The ground which we have taken is sustained by good authority. In Shirras v. Caig, 7 Cranch, 34, the condition described a bond of $30,000 to all the mortgagees, whereas the mortgage was intended to secure various individual liabilities. The court held the mortgage good between the parties for that purpose, and it is not intimated that the bond was not secured by it. In Mix v. Cowles, 20 Conn., 603, the mortgagor gave a note for $200, the consideration of which was goods sold and to be sold by the mortgagee to the mortgagor. The mortgage was held to be good even against creditors, to the extent at least of the goods sold when the mortgage was given. These cases cover the whole ground claimed by the present petitioner. He holds the legal title to the property, and is the indorsee and holder of the four $5,000 notes.

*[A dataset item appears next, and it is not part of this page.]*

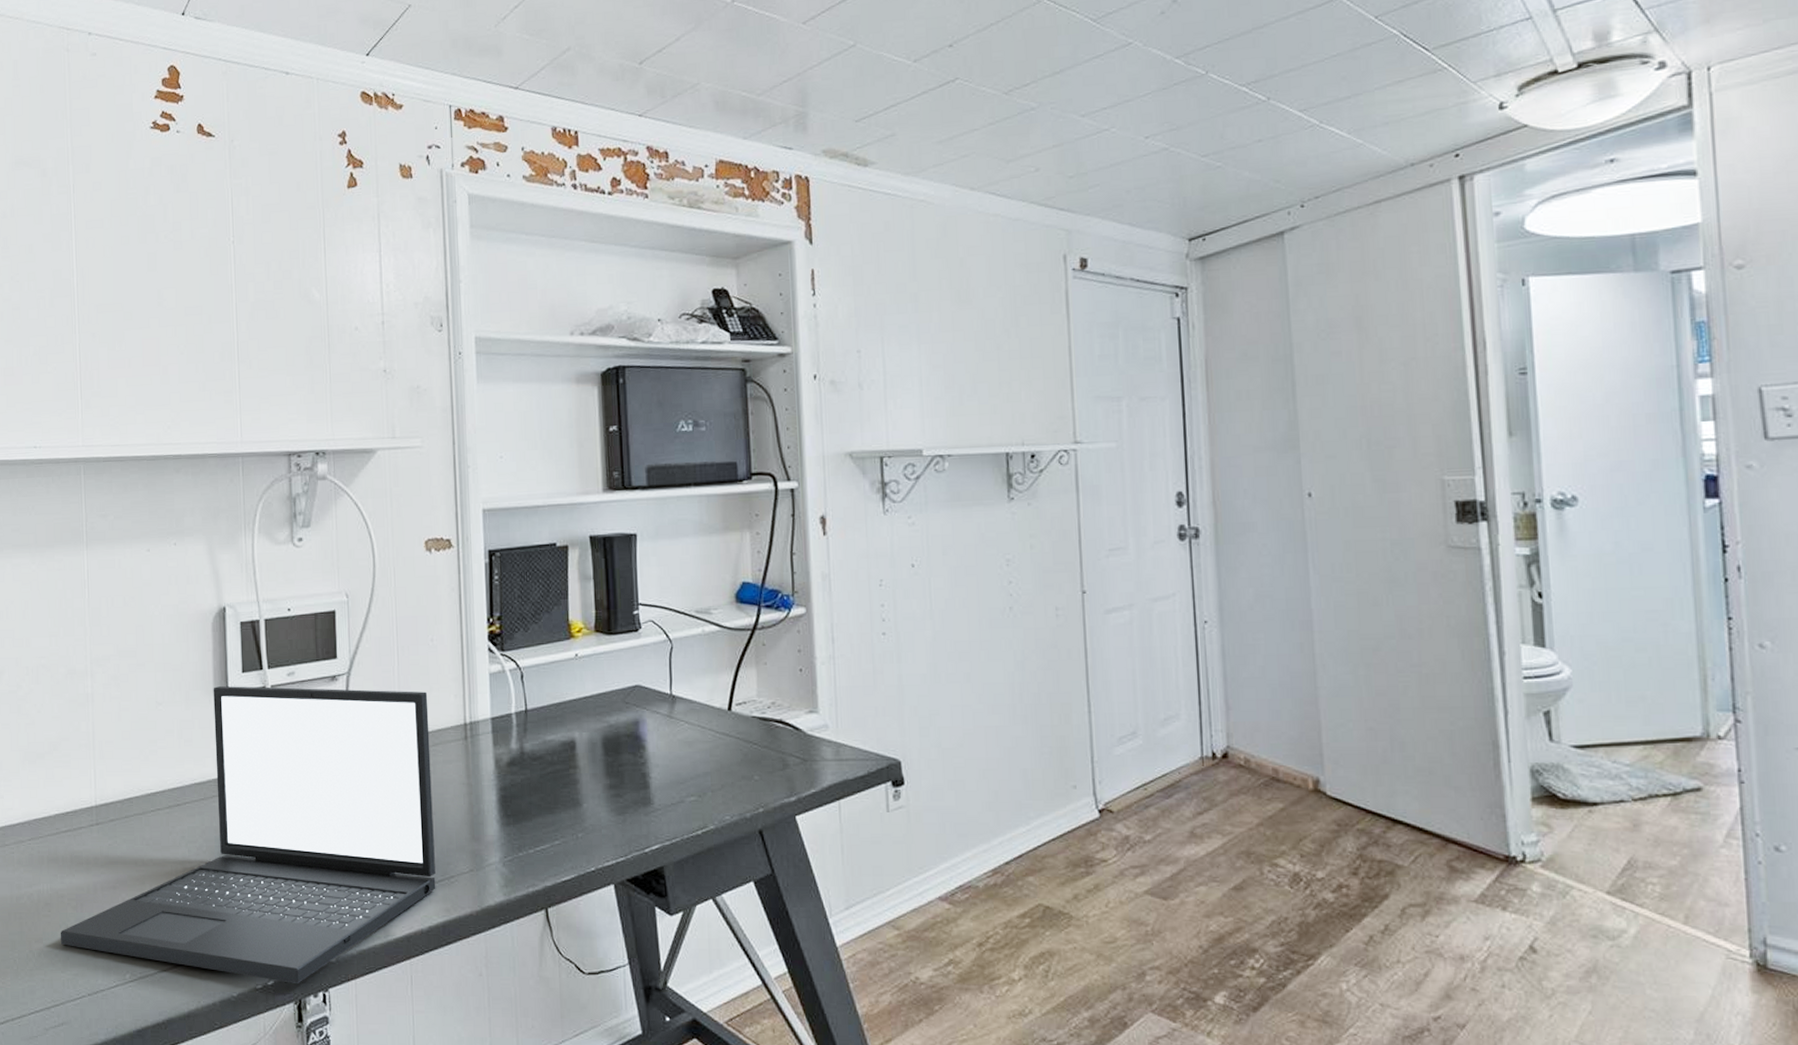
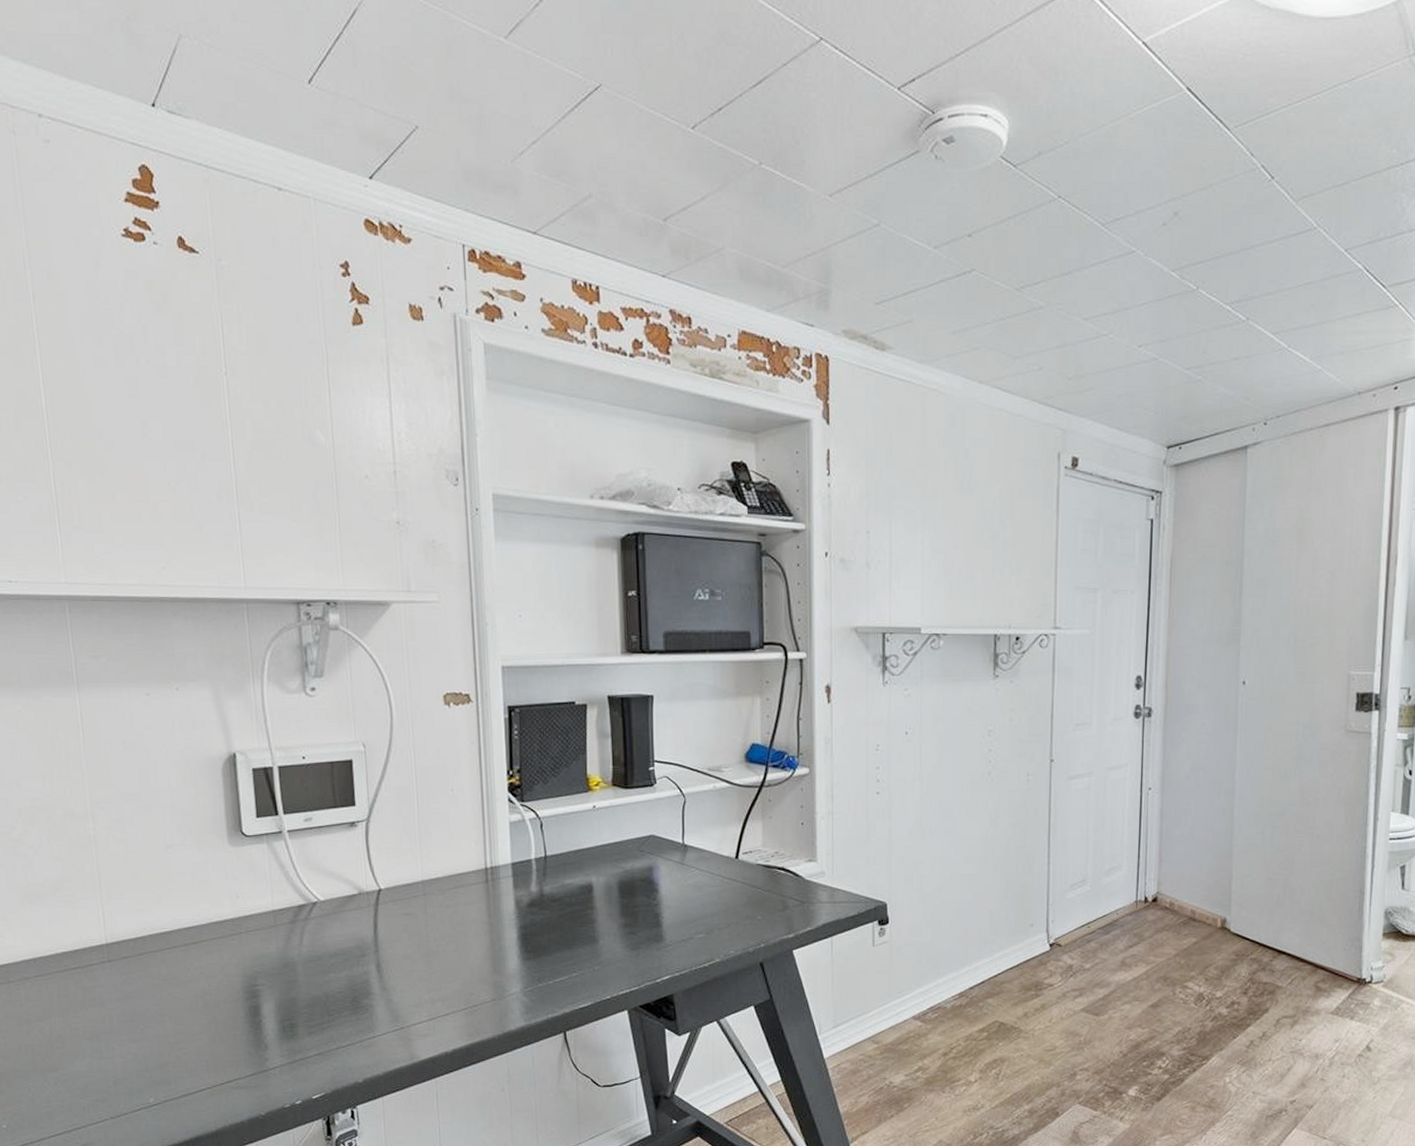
laptop: present [60,685,436,983] -> none [76,829,460,1102]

There is another view of the case, which, without taking into consideration the point already discussed, shows with equal clearness that the decision was erroneous. It is not denied that the condition of the mortgage has been broken and that some one has/a right to a foreclosure. But the petitioner holds the legal title to the mortgaged property, and therefore must be a party to any bill brought for that purpose, and he has clearly a right to be a plaintiff. We have then a bill pending, in which there are at least some of the proper parties both for and against the suit. It is a well settled rule in equity that a bill should never be dismissed for want of necessary parties. If there are any other persons besides the petitioner who have an interest in this mortgage, they can come in and make themselves parties voluntarily, or they can be summoned in. Nash v. Smith, 6 Conn., 421; New London Bank v. Lee, 11 id., 112.
*395It may well be doubted whether it was not too late to take the objection for want of parties. Chipman v. City of Hartford, 21 Conn., 488; Bunnell v. Read, id., 586. The petitioner professes as trustee to prosecute this suit solely for the benefit of others. If they acquiesce in this course, why should the respondents object to it? Chancery frequently authorizes a petitioner to prosecute for the benefit of others as well as himself. New London Bank v. Lee, 11 Conn., 112.
The decree of the superior- court must be reversed and the case remanded.
In this opinion the other judges concurred.